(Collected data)
[Start of section]

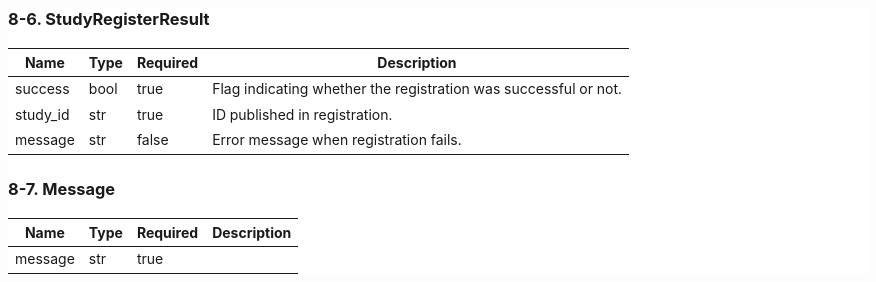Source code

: ### 8-6. StudyRegisterResult
| Name     | Type | Required | Description                                                     |
|----------|------|----------|-----------------------------------------------------------------|
| success  | bool | true     | Flag indicating whether the registration was successful or not. |
| study_id | str  | true     | ID published in registration.                                   |
| message  | str  | false    | Error message when registration fails.                          |

### 8-7. Message
| Name    | Type | Required | Description |
|---------|------|----------|-------------|
| message | str  | true     |             |
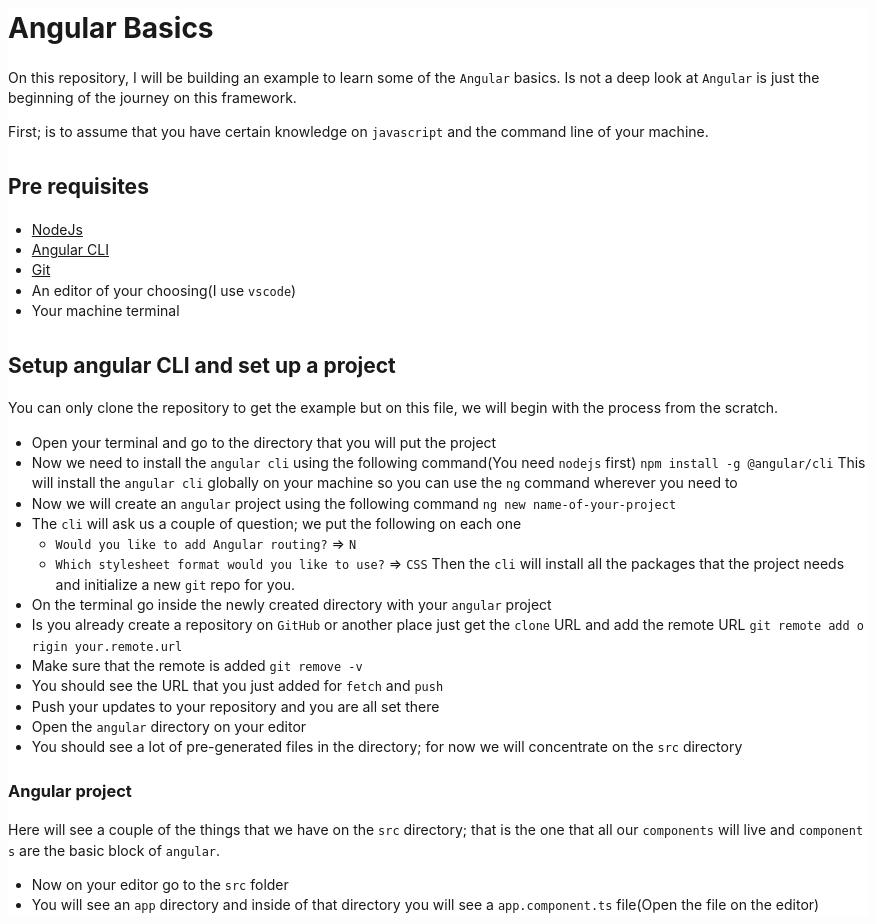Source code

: # Angular Basics

On this repository, I will be building an example to learn some of the `Angular` basics. Is not a deep look at `Angular` is just the beginning of the journey on this framework.

First; is to assume that you have certain knowledge on `javascript` and the command line of your machine.

## Pre requisites

- [NodeJs](https://nodejs.org/en/)
- [Angular CLI](https://angular.io/cli)
- [Git](https://git-scm.com/)
- An editor of your choosing(I use `vscode`)
- Your machine terminal

## Setup angular CLI and set up a project

You can only clone the repository to get the example but on this file, we will begin with the process from the scratch.

- Open your terminal and go to the directory that you will put the project
- Now we need to install the `angular cli` using the following command(You need `nodejs` first)
  `npm install -g @angular/cli`
  This will install the `angular cli` globally on your machine so you can use the `ng` command wherever you need to
- Now we will create an `angular` project using the following command
  `ng new name-of-your-project`
- The `cli` will ask us a couple of question; we put the following on each one
  - `Would you like to add Angular routing?` => `N`
  - `Which stylesheet format would you like to use?` => `CSS`
    Then the `cli` will install all the packages that the project needs and initialize a new `git` repo for you.
- On the terminal go inside the newly created directory with your `angular` project
- Is you already create a repository on `GitHub` or another place just get the `clone` URL and add the remote URL
  `git remote add origin your.remote.url`
- Make sure that the remote is added
  `git remove -v`
- You should see the URL that you just added for `fetch` and `push`
- Push your updates to your repository and you are all set there
- Open the `angular` directory on your editor
- You should see a lot of pre-generated files in the directory; for now we will concentrate on the `src` directory

### Angular project

Here will see a couple of the things that we have on the `src` directory; that is the one that all our `components` will live and `components` are the basic block of `angular`.

- Now on your editor go to the `src` folder
- You will see an `app` directory and inside of that directory you will see a `app.component.ts` file(Open the file on the editor)
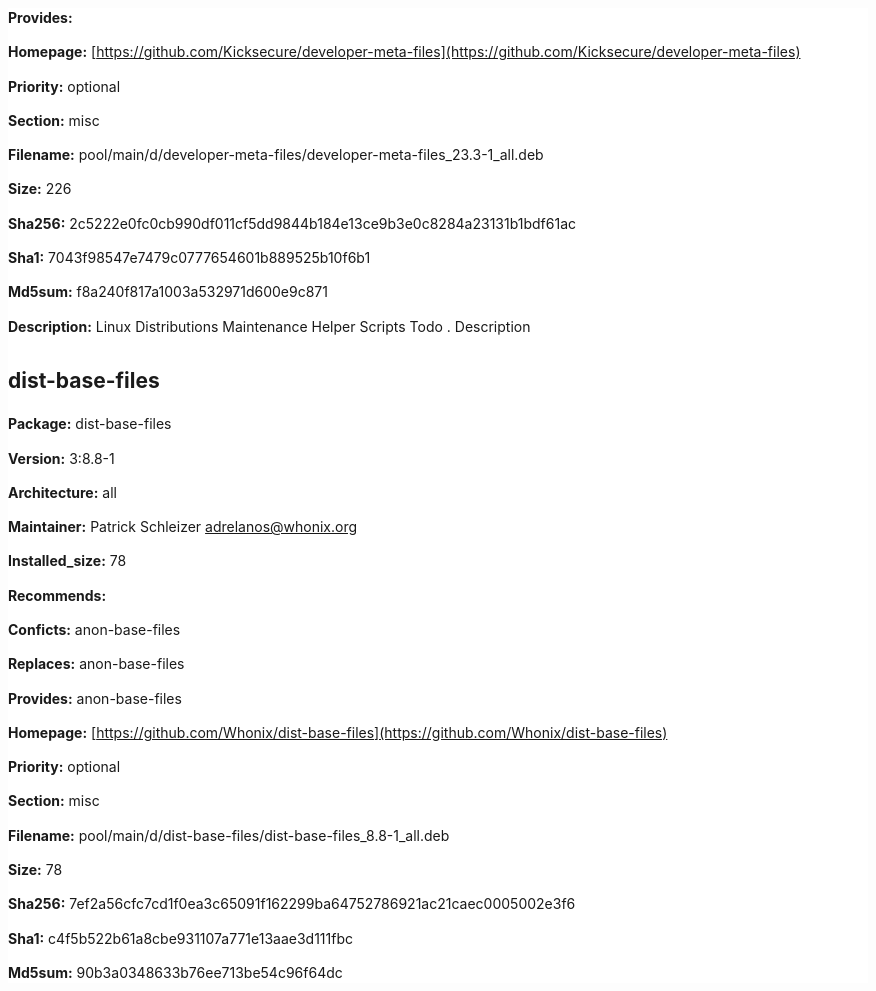 **Provides:**  

**Homepage:**  [https://github.com/Kicksecure/developer-meta-files](https://github.com/Kicksecure/developer-meta-files)

**Priority:**  optional

**Section:** misc

**Filename:**  pool/main/d/developer-meta-files/developer-meta-files_23.3-1_all.deb

**Size:**  226

**Sha256:**  2c5222e0fc0cb990df011cf5dd9844b184e13ce9b3e0c8284a23131b1bdf61ac

**Sha1:**  7043f98547e7479c0777654601b889525b10f6b1

**Md5sum:**  f8a240f817a1003a532971d600e9c871

**Description:** Linux Distributions Maintenance Helper Scripts
 Todo
 .
 Description



## dist-base-files 

**Package:** dist-base-files

**Version:** 3:8.8-1

**Architecture:**  all

**Maintainer:**  Patrick Schleizer <adrelanos@whonix.org>

**Installed_size:**  78

**Recommends:**  

**Conficts:**  anon-base-files

**Replaces:**  anon-base-files

**Provides:**  anon-base-files

**Homepage:**  [https://github.com/Whonix/dist-base-files](https://github.com/Whonix/dist-base-files)

**Priority:**  optional

**Section:** misc

**Filename:**  pool/main/d/dist-base-files/dist-base-files_8.8-1_all.deb

**Size:**  78

**Sha256:**  7ef2a56cfc7cd1f0ea3c65091f162299ba64752786921ac21caec0005002e3f6

**Sha1:**  c4f5b522b61a8cbe931107a771e13aae3d111fbc

**Md5sum:**  90b3a0348633b76ee713be54c96f64dc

[End of section]

Your reply should restate the data above word for word and contain no pictures.

Source code

: ### 8-6. StudyRegisterResult
| Name     | Type | Required | Description                                                     |
|----------|------|----------|-----------------------------------------------------------------|
| success  | bool | true     | Flag indicating whether the registration was successful or not. |
| study_id | str  | true     | ID published in registration.                                   |
| message  | str  | false    | Error message when registration fails.                          |

### 8-7. Message
| Name    | Type | Required | Description |
|---------|------|----------|-------------|
| message | str  | true     |             |
Source code

: # Angular Basics

On this repository, I will be building an example to learn some of the `Angular` basics. Is not a deep look at `Angular` is just the beginning of the journey on this framework.

First; is to assume that you have certain knowledge on `javascript` and the command line of your machine.

## Pre requisites

- [NodeJs](https://nodejs.org/en/)
- [Angular CLI](https://angular.io/cli)
- [Git](https://git-scm.com/)
- An editor of your choosing(I use `vscode`)
- Your machine terminal

## Setup angular CLI and set up a project

You can only clone the repository to get the example but on this file, we will begin with the process from the scratch.

- Open your terminal and go to the directory that you will put the project
- Now we need to install the `angular cli` using the following command(You need `nodejs` first)
  `npm install -g @angular/cli`
  This will install the `angular cli` globally on your machine so you can use the `ng` command wherever you need to
- Now we will create an `angular` project using the following command
  `ng new name-of-your-project`
- The `cli` will ask us a couple of question; we put the following on each one
  - `Would you like to add Angular routing?` => `N`
  - `Which stylesheet format would you like to use?` => `CSS`
    Then the `cli` will install all the packages that the project needs and initialize a new `git` repo for you.
- On the terminal go inside the newly created directory with your `angular` project
- Is you already create a repository on `GitHub` or another place just get the `clone` URL and add the remote URL
  `git remote add origin your.remote.url`
- Make sure that the remote is added
  `git remove -v`
- You should see the URL that you just added for `fetch` and `push`
- Push your updates to your repository and you are all set there
- Open the `angular` directory on your editor
- You should see a lot of pre-generated files in the directory; for now we will concentrate on the `src` directory

### Angular project

Here will see a couple of the things that we have on the `src` directory; that is the one that all our `components` will live and `components` are the basic block of `angular`.

- Now on your editor go to the `src` folder
- You will see an `app` directory and inside of that directory you will see a `app.component.ts` file(Open the file on the editor)
 **Provides:**  

**Homepage:**  [https://github.com/Kicksecure/developer-meta-files](https://github.com/Kicksecure/developer-meta-files)

**Priority:**  optional

**Section:** misc

**Filename:**  pool/main/d/developer-meta-files/developer-meta-files_23.3-1_all.deb

**Size:**  226

**Sha256:**  2c5222e0fc0cb990df011cf5dd9844b184e13ce9b3e0c8284a23131b1bdf61ac

**Sha1:**  7043f98547e7479c0777654601b889525b10f6b1

**Md5sum:**  f8a240f817a1003a532971d600e9c871

**Description:** Linux Distributions Maintenance Helper Scripts
 Todo
 .
 Description



## dist-base-files 

**Package:** dist-base-files

**Version:** 3:8.8-1

**Architecture:**  all

**Maintainer:**  Patrick Schleizer <adrelanos@whonix.org>

**Installed_size:**  78

**Recommends:**  

**Conficts:**  anon-base-files

**Replaces:**  anon-base-files

**Provides:**  anon-base-files

**Homepage:**  [https://github.com/Whonix/dist-base-files](https://github.com/Whonix/dist-base-files)

**Priority:**  optional

**Section:** misc

**Filename:**  pool/main/d/dist-base-files/dist-base-files_8.8-1_all.deb

**Size:**  78

**Sha256:**  7ef2a56cfc7cd1f0ea3c65091f162299ba64752786921ac21caec0005002e3f6

**Sha1:**  c4f5b522b61a8cbe931107a771e13aae3d111fbc

**Md5sum:**  90b3a0348633b76ee713be54c96f64dc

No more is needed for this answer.